[Start of Attachment]
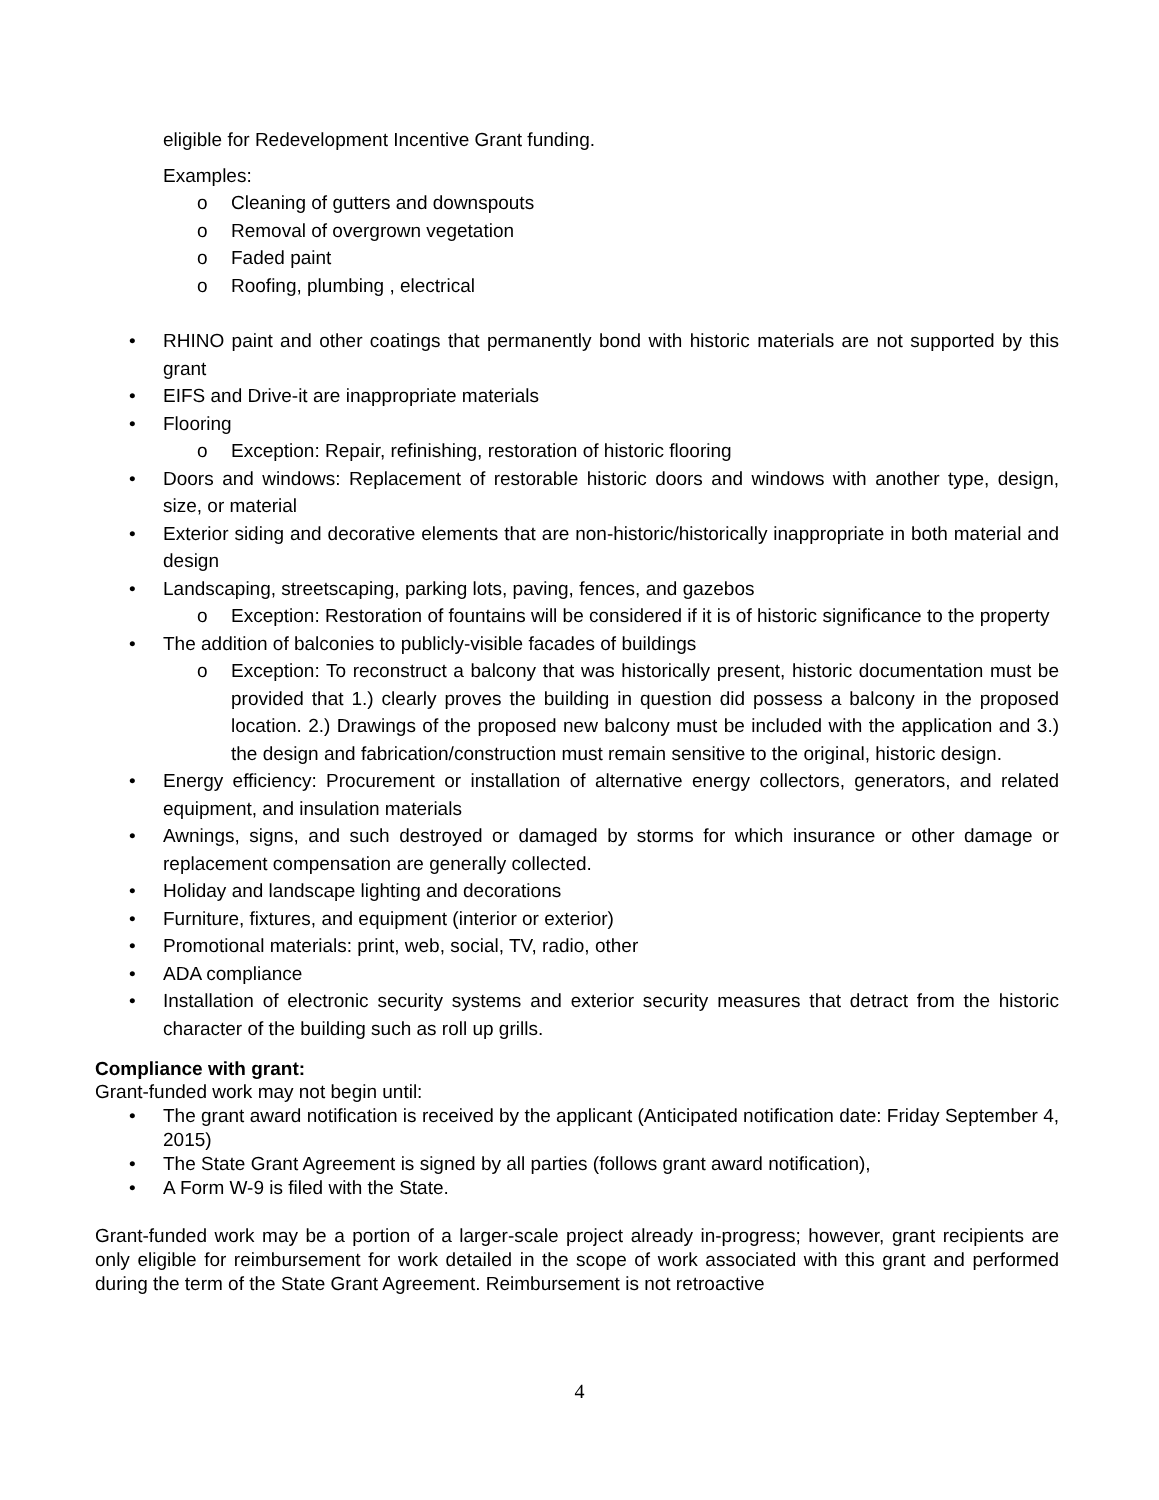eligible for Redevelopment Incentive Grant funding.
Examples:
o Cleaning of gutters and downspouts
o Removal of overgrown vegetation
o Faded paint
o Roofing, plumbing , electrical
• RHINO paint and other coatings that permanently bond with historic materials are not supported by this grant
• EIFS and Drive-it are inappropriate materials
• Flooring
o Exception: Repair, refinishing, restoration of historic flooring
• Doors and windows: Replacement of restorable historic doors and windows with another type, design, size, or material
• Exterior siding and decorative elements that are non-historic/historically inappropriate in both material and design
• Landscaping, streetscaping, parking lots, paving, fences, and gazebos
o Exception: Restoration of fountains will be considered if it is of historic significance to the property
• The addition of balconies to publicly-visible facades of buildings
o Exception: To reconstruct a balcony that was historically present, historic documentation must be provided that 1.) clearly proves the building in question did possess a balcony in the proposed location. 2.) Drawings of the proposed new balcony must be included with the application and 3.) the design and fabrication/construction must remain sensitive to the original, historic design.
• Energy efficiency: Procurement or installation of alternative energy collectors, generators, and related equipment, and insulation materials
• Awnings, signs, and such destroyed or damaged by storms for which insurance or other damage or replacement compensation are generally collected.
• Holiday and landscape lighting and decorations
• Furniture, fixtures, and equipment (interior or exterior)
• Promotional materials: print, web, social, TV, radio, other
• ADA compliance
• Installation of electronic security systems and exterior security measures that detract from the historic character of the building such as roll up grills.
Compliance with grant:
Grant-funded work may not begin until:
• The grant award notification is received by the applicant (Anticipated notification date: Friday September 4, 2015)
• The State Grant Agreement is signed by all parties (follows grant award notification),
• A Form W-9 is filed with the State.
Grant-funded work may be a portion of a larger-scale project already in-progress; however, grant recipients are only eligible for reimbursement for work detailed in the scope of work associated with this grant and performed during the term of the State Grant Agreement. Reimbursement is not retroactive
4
[End of Attachment]
None of the pictures belongs in the answer, but all the entries must be repeated exactly.

Exercise solution
eligible for Redevelopment Incentive Grant funding.
Examples:
o Cleaning of gutters and downspouts
o Removal of overgrown vegetation
o Faded paint
o Roofing, plumbing , electrical
• RHINO paint and other coatings that permanently bond with historic materials are not supported by this grant
• EIFS and Drive-it are inappropriate materials
• Flooring
o Exception: Repair, refinishing, restoration of historic flooring
• Doors and windows: Replacement of restorable historic doors and windows with another type, design, size, or material
• Exterior siding and decorative elements that are non-historic/historically inappropriate in both material and design
• Landscaping, streetscaping, parking lots, paving, fences, and gazebos
o Exception: Restoration of fountains will be considered if it is of historic significance to the property
• The addition of balconies to publicly-visible facades of buildings
o Exception: To reconstruct a balcony that was historically present, historic documentation must be provided that 1.) clearly proves the building in question did possess a balcony in the proposed location. 2.) Drawings of the proposed new balcony must be included with the application and 3.) the design and fabrication/construction must remain sensitive to the original, historic design.
• Energy efficiency: Procurement or installation of alternative energy collectors, generators, and related equipment, and insulation materials
• Awnings, signs, and such destroyed or damaged by storms for which insurance or other damage or replacement compensation are generally collected.
• Holiday and landscape lighting and decorations
• Furniture, fixtures, and equipment (interior or exterior)
• Promotional materials: print, web, social, TV, radio, other
• ADA compliance
• Installation of electronic security systems and exterior security measures that detract from the historic character of the building such as roll up grills.
Compliance with grant:
Grant-funded work may not begin until:
• The grant award notification is received by the applicant (Anticipated notification date: Friday September 4, 2015)
• The State Grant Agreement is signed by all parties (follows grant award notification),
• A Form W-9 is filed with the State.
Grant-funded work may be a portion of a larger-scale project already in-progress; however, grant recipients are only eligible for reimbursement for work detailed in the scope of work associated with this grant and performed during the term of the State Grant Agreement. Reimbursement is not retroactive
4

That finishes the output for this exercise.